La deuxième grande question posée par Perdre sa culture concerne la peur d’une «crise identitaire». L’un des objectifs de David Berliner semble être de battre en brèche un discours sur le monde, porté par l’intelligentsia conservatrice sur la «perte des valeurs» ou la perte de valeur de la société en général. Un décadentisme tourné vers l’âge d’or et construit comme une arme culturelle contre des «ennemis» tout désignés : les migrants, les homosexuels, les femmes, bref toutes les catégories de la population discriminées d’une manière ou d’une autre et qui luttent pour défendre leurs droits ou faire cesser des actes stigmatisants. Dans ce combat, on ne peut que suivre avec enthousiasme l’auteur. Mais il n’évoque quasiment pas la dimension sociale et disons, le poids de la distinction sociale sur les processus identitaires.

Aberration théorique et substrat idéologique

Que l’identité des anthropologues immergés dans un terrain se fasse plastique est une chose, que toute identité possède une plasticité et un potentiel de changement relativement rapide et radical en est une autre. Ainsi, s’il est à mon avis impossible de remettre en cause la dimension construite et toujours en construction de l’identité, il faut aussi prendre en compte ses caractéristiques contextuelles et, par exemple, le sentiment de fixité ou d’invariabilité qui peut exister dans certaines couches de la population. Quand David Berliner juge que le choc des civilisations est une aberration théorique et un pur substrat idéologique, il a parfaitement raison. Mais pour les élèves d’une Haute École bruxelloise que j’évoquais dans un article précédent, le choc des civilisations est vécu comme une réalité, comme une forme du stigmate. Au final, qu’est-ce qui importe le plus dans le cas présent ? La bassesse d’un discours performatif ou l’auto-description du vécu des acteurs eux-mêmes ?

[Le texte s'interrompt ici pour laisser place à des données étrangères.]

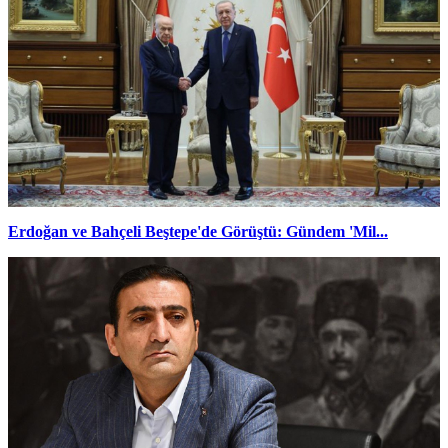
Erdoğan ve Bahçeli Beştepe'de Görüştü: Gündem 'Mil...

J’ai bien conscience que le public visé par Perdre sa culture est avant tout universitaire – ce qui est énoncé explicitement par l’auteur – mais ne risque-t-on pas de prêcher avant tout les convaincu-e-s ? Surtout, en décrivant le seul aspect réactionnaire et risqué de la nostalgie, ne tranchons-nous pas une nouvelle part dans un camp «progressiste» déjà si fractionné ?
L’analyse de David Berliner sur la capacité des sociétés à récréer du sens et à faire persister son historicité dans une multitude de formes présentes, est indispensable pour se protéger contre les idéologies conservatrices. Elle met en avant une réalité insensible mais néanmoins toujours présente : nous participons tou-te-s à des échelles diverses à déconstruire et reconstruire notre univers social. Cependant, doit-on faire l’impasse sur l’espoir ? Même s’il contient parfois ou chez certains, une dose de nostalgie irréductible ? N’ignore-t-elle pas que dans nos sociétés (et peut-être dans d’autres) la nostalgie peut justement jouer un rôle de médiation entre l’avenir et le passé mythifié soit-il ou non ? Qu’elle peut être justement, un rouage de la recréation ?

David Berliner, Perdre sa culture, éditions Zones Sensibles, 2018, essai.